- **TASKS**:
A: In the Coping with Covid article, substitute "term" for "semester" and reproduce the passage starting with "The group was" and going on through "for this semester.".
B: Extend the article about the Coping with Covid support group past its final sentence.

EXTRACT Start Marker

By Lynzie Marchesani
Coping with Covid is a new support group, created by one of the KU Women’s Center’s graduate assistants, that has helped provide students space to discuss emotions during the trying times of COVID-19.
Trisha Gillot created Coping with Covid for students without access to proper support. Gillot has experience in the counseling aspects of running a group like Coping with Covid. She is currently working towards her master’s in clinical mental health counseling.
“It can be very helpful to just join together and sit around with others and feel togetherness,” Gillot said.
Gillot created Coping with Covid as a way for students to feel connected with each other during the difficult times of COVID-19. Students are feeling as if they are socially distanced in more ways than one, and this group has helped students come together.
Gillot felt that bringing students back on campus was a tough choice. Many students feel isolated and are not getting the help they require. Although the counseling center does help in some ways, they cannot help in all aspects, and this led to Gillot creating Coping with Covid.
The group was created at the beginning of the fall 2020 semester, and the first meeting was held on Sept. 18. However, meetings are currently over for this semester.
Since Gillot works as the graduate assistant for the Women’s Center, she had the idea to open this group to any and all students. “LGBTQ+ individuals are definitely facing more hardships due to COVID-19. College can become their safe space, and COVID in a sense and in some places has taken that away,” Gillot said.

EXTRACT End Marker
EXCERPTED DATA Start Marker

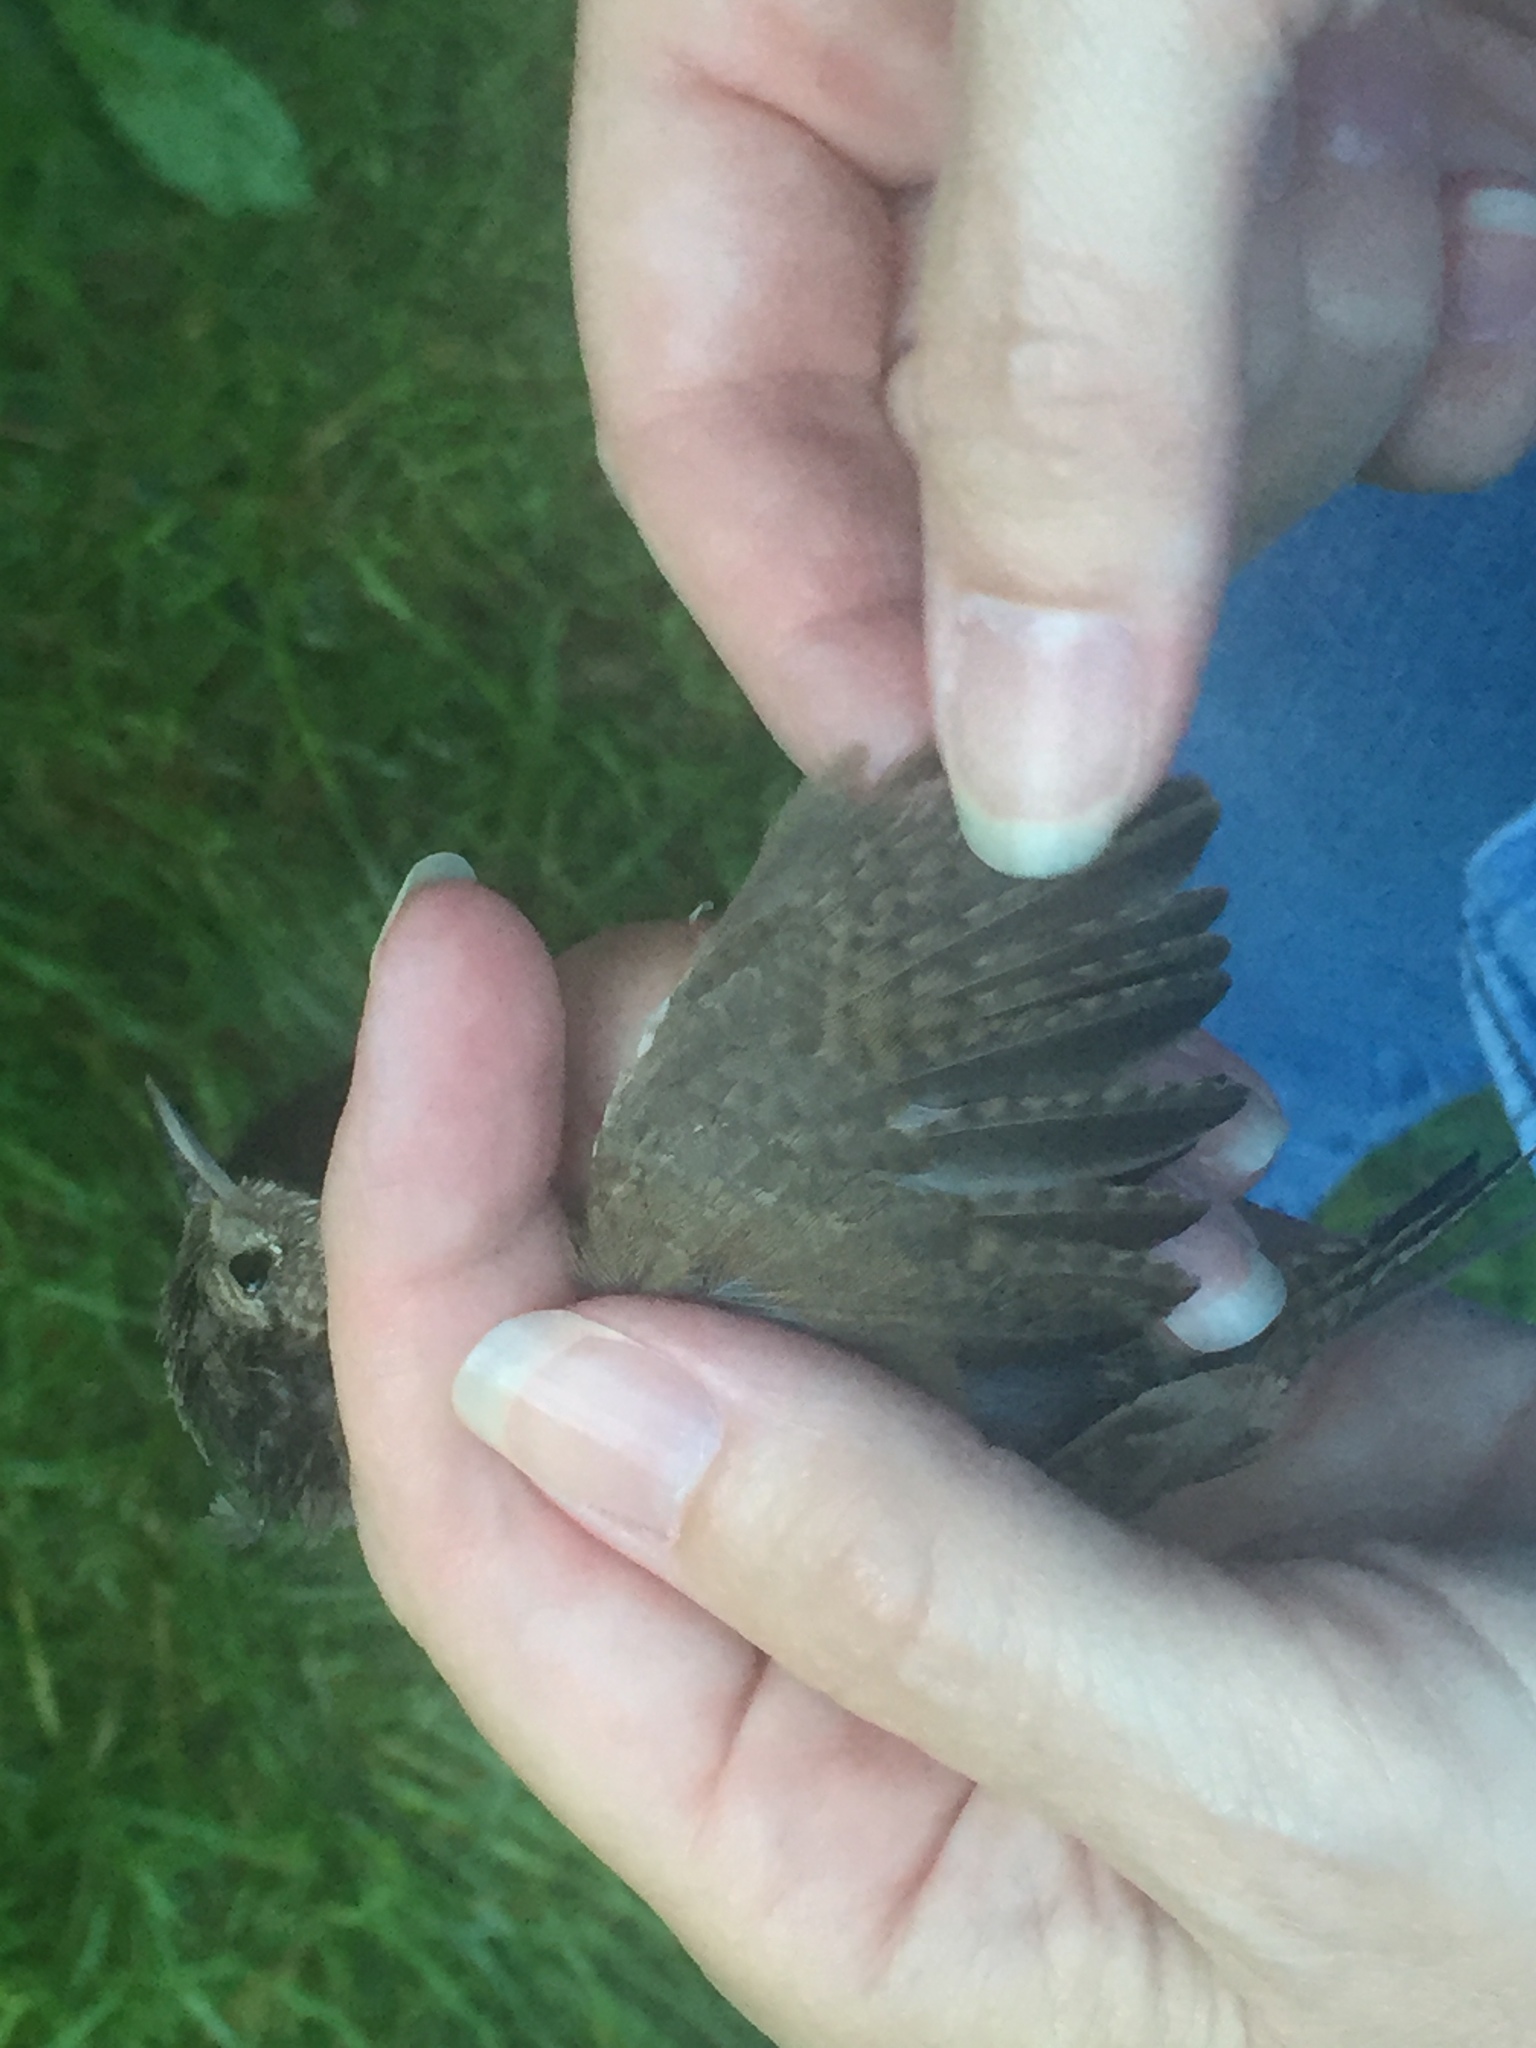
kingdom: Animalia
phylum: Chordata
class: Aves
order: Passeriformes
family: Troglodytidae
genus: Troglodytes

EXCERPTED DATA End Marker

- **EXPECTED OUTPUTS**:
A:
The group was created at the beginning of the fall 2020 term, and the first meeting was held on Sept. 18. However, meetings are currently over for this term.

B:
Coping with Covid received a turnout of six students at the first meeting, but the attendance of students slowly dwindled. Gillot believes that is either due to the timing of meetings being every three weeks or due to the chaotic nature of the semester.
Gillot wants to continue these meetings next semester, however, without proper support she does not know if that will be possible. She is open to running it both online and in-person but needs increased attendance to continue running Coping with Covid.
“It’s okay if you feel nervous about coming to a support group,” Gillot said. “Sometimes people don’t want to admit they are struggling. Sometimes we underestimate how helpful it is to hear other people and their experiences of what they’re struggling with.”
KU student Ryan Padovani expressed the positive impact of the group for those who attend meetings when he said, “(Coping with Covid) has helped me feel more connected with the University community even though I’m not on campus. I also feel more compassionate toward myself in light of the struggles the pandemic has created.”
Though Gillot is unsure of the future of Coping with Covid, having it for even one semester was helpful to not only Padovani but to other students as well.